Colonia schrieb am 24.01.2012, 14:57 Uhr:
Oskar: Abgesehen davon, daß es "Desaster" und nicht "Disaster" heißt, ist Ihr Wunsch schon ziemlich böse. Wenn es denn für Thyssen zum Desaster werden sollte, stehen ganz viele Menschen sehr schnell auf der Straße. Und nicht nur in Brasilien, sondern hier! Stellen Sie die dann ein? Oder vermitteln ihnen adäquate Jobs? Oder kommen für deren Lebensunterhalt auf? Irgendwie ist Ihre "Hoffnung" völlig krank! Aber zum Glück stirbt diese ja zuletzt und ich meinerseits hoffe, daß die Mitarbeiter bei Thyssen ihren Arbeitsplatz behalten werden. Wie kann man nur so denken? Es dreht sich doch nicht immer alles um die Aktionäre! Oder sind Sie etwa neidisch auf Menschen, die sich kleinere Rücklagen für's Alter schaffen, auch mit Aktien? In erster Linie geht es darum, daß nicht noch mehr Arbeitsplätze verloren gehen. Denn das würde vermutlich noch sehr viel teurer! Und was denkt, hofft, wünscht "Oskar" dann?

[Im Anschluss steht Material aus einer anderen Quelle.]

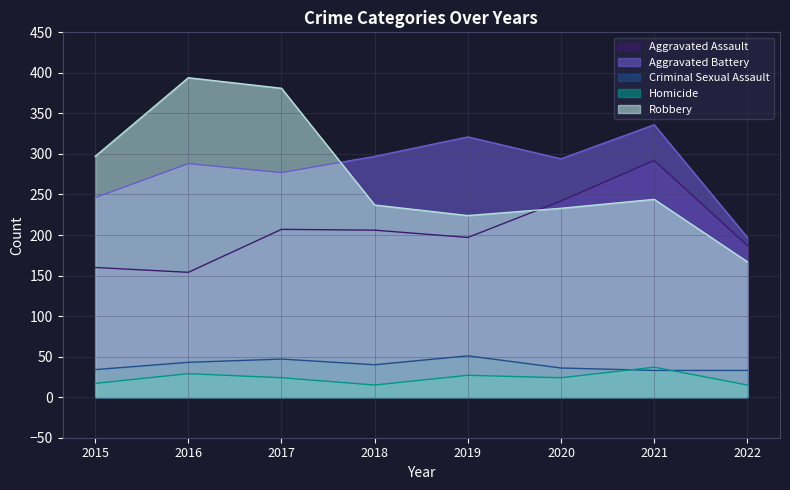

What are all the series names shown in the legend?

Aggravated Assault, Aggravated Battery, Criminal Sexual Assault, Homicide, Robbery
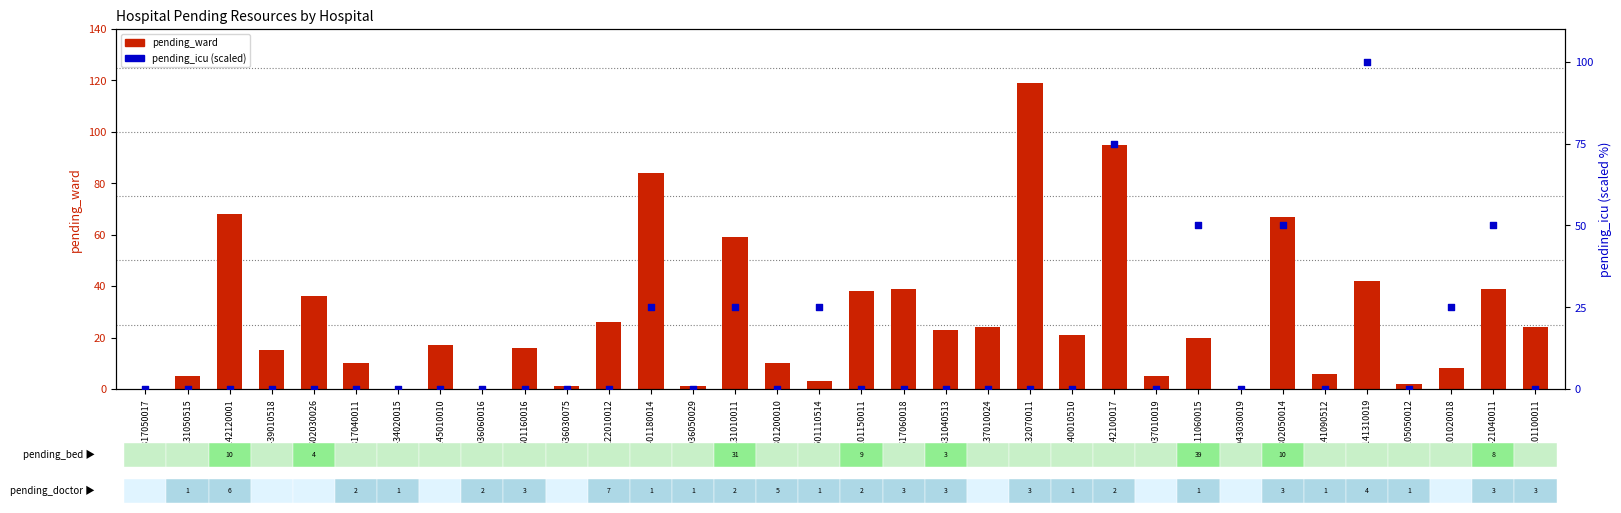

Which series contains the highest Y value?

pending_ward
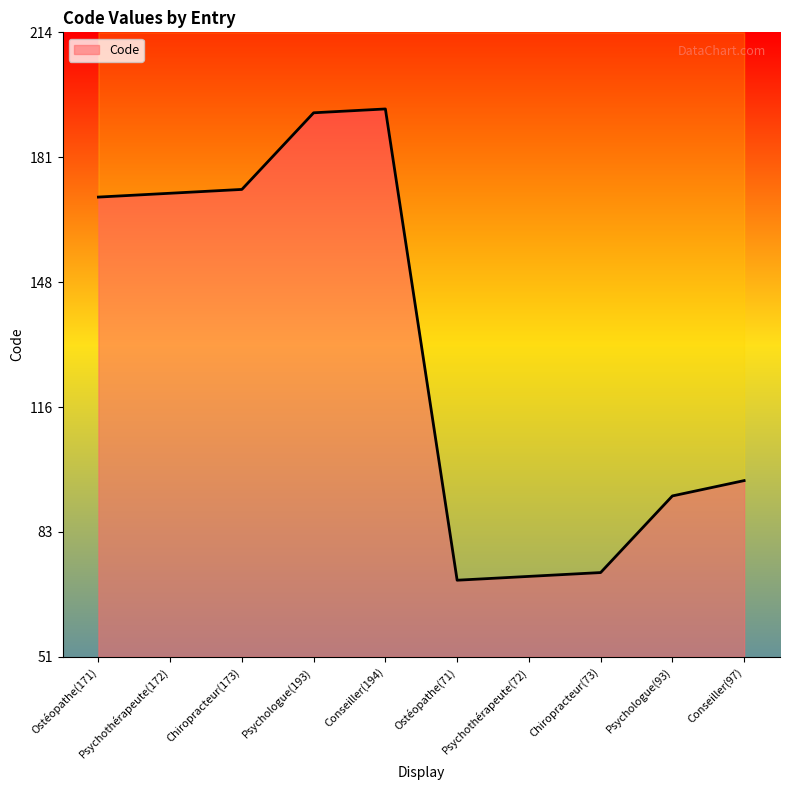

Rank the categories by value from highest to lowest.

Conseiller(194), Psychologue(193), Chiropracteur(173), Psychothérapeute(172), Ostéopathe(171), Conseiller(97), Psychologue(93), Chiropracteur(73), Psychothérapeute(72), Ostéopathe(71)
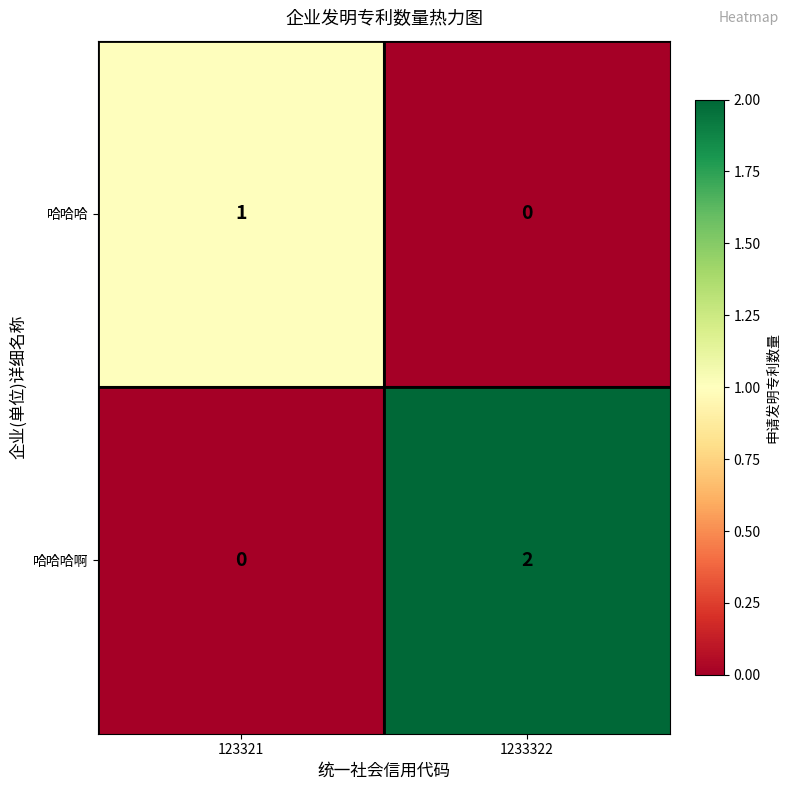

Between 123321 and 1233322, which series saw the biggest shift?

哈哈哈啊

Oskar schrieb am 23.01.2012, 11:05 Uhr:
Die Energiewende, Atomausstieg und Vorrang der erneuerbarern Energien ist ein Gebot der Vernuft. Unbezahlbar ist ganz sicher die Kernenergie, jedenfalls wenn serioes gerechet wird! Mit Freude nehme ich zur Kenntnis das Thyssen-Krupp in Brasilien rote Zahlen schreibt, ich hoffe das setzt sich weiter fort und wird fuer TK zu einem Disaster. Bis jetzt ist es zumindest schon einmal ein Milliardendebakel das fuer TK und seine Aktionaere nicht teuer genug werden kann.

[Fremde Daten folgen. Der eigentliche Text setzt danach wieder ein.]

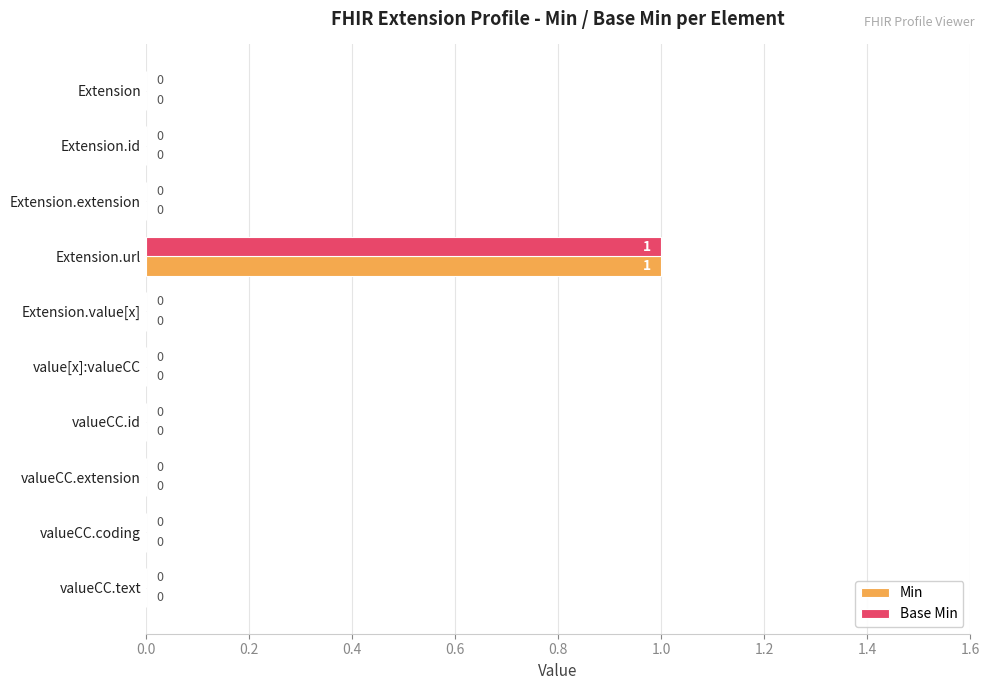

Is it true that Base Min equals -1 at Extension?

False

Werner60 schrieb am 21.01.2012, 13:35 Uhr:
Solange Deutschland seine idiotische Energiepolitik mit Vorrang der unbezahlbaren Erneuerbaren Energien fortsetzt, haben Unternehmen der Grundstoffindustrie in Deutschland keine Überlebenschance. Insofern ist der Schritt nach Brasilien der einzig richtige, auch wenn der Weg dorthin dornig ist.
Aktionär schrieb am 20.01.2012, 17:17 Uhr:
Ich darf auf diesem Wege mich noch einmal bei den Vorstandsmitgliedern für die geleistete Arbeit im vergangenen Jahr bedanken. Seit 35 Jahren bin ich Miteigentümer. Ich habe es bis heute nicht bereut!